|The military, which has ruled Myanmar since 1962, has fixed November 7 for the first general election in 20 years [EPA]|
1987: Devaluation of currency wipes out people’s savings; sparks anti-government protests.
1988: Military crackdown on pro-democracy protests; an estimated 3,000 people killed.
1989: Martial law declared; opposition leader Aung San Suu Kyi sentenced to house arrest for allegedly endangering the state.
1990: Main opposition National League for Democracy (NLD) party wins landslide in national election; military refuses to recognise result.
1991: Suu Kyi awarded Nobel Peace Prize.
1995: Suu Kyi freed after six years but movements restricted.
1997: Myanmar admitted to the Association of Southeast Asian Nations (Asean).
2000: Suu Kyi sentenced to house arrest for defying travel restrictions.
2002: Suu Kyi released following UN-facilitated secret talks with government.

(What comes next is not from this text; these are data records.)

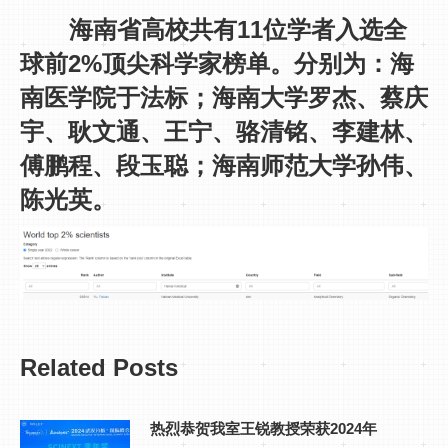
海南省高校共有11位学者入选全
球前2%顶尖科学家榜单。分别为：海
南医学院于法标；海南大学罗杰、蔡庆
宇、耿文通、王宁、骆清铭、李建林、
傅鹏程、段玉聪；海南师范大学孙伟、
陈光英。
Related Posts
热烈恭贺我室王锐教授荣获2024年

2003: Government unveils “road map” to democracy; Suu Kyi returned to house arrest after her convoy is attacked in north of country.
2006: Nation’s capital moved from Yangon to remote town of Naypidaw.
2007 August: Sudden massive hike in fuel prices triggers biggest show of public dissent since 1988. After weeks of protests military launches violent crackdown against demonstrators, sparking world outrage.
2008 April: Following ethnic insurgency, ruling generals unveil draft constitution which proposes a quarter of parliamentary seats for military and bans Suu Kyi from holding office.
2008 May: Cyclone Nargis devastates Asia’s rice-bowl in the Irrawaddy delta, with more than 130,000 estimated deaths.
Referendum proceeds amid major humanitarian crisis. Military government says over 90 per cent voted in favour of proposed constitution.
2008 November: Political activists receive jail terms of up to 65 years in series of secretive trials.
2009 April: NLD offers to participate in planned elections if military rulers free political prisoners, change the constitution and permit international observers.
2009 August: Suu Kyi convicted of violating conditions of her house arrest after an uninvited visit by an American man in May. The initial three-year jail term is commuted to 18 months.
2009 October: Suu Kyi begins talks with ruling generals; allowed to meet visiting western diplomats.
2010 March: New election laws announced, with provisions for an electoral commission chosen by military government.
NLD votes to boycott elections; splinter group National Democratic Front gains legal status with intention to compete in polls.
2010 May: NLD self-disqualifies as political party after refusing to register for polls, and officially dissolves.
2010 August: General elections fixed for November 7 – its first election in 20 years; senior military officials resign to contest in polls.
2010 October: Military generals bar foreign observers and international media from entering country for polls.
Government reveals changes to flag, national anthem and official name.